* [Exercise directions]: Search the data below for the string "Connected". Extract every line that contains it.

* [Data under study]:
+ + +

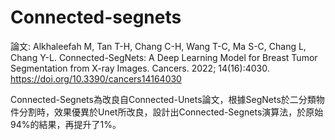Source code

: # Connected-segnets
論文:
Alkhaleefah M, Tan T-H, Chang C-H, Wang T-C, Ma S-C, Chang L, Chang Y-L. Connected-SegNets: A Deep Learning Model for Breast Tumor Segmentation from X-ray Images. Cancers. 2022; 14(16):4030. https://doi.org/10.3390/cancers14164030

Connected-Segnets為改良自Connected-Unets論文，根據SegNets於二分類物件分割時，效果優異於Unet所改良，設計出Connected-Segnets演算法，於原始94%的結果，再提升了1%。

+ + +

* [Answer for this exercise]:
: # Connected-segnets
Alkhaleefah M, Tan T-H, Chang C-H, Wang T-C, Ma S-C, Chang L, Chang Y-L. Connected-SegNets: A Deep Learning Model for Breast Tumor Segmentation from X-ray Images. Cancers. 2022; 14(16):4030. https://doi.org/10.3390/cancers14164030
Connected-Segnets為改良自Connected-Unets論文，根據SegNets於二分類物件分割時，效果優異於Unet所改良，設計出Connected-Segnets演算法，於原始94%的結果，再提升了1%。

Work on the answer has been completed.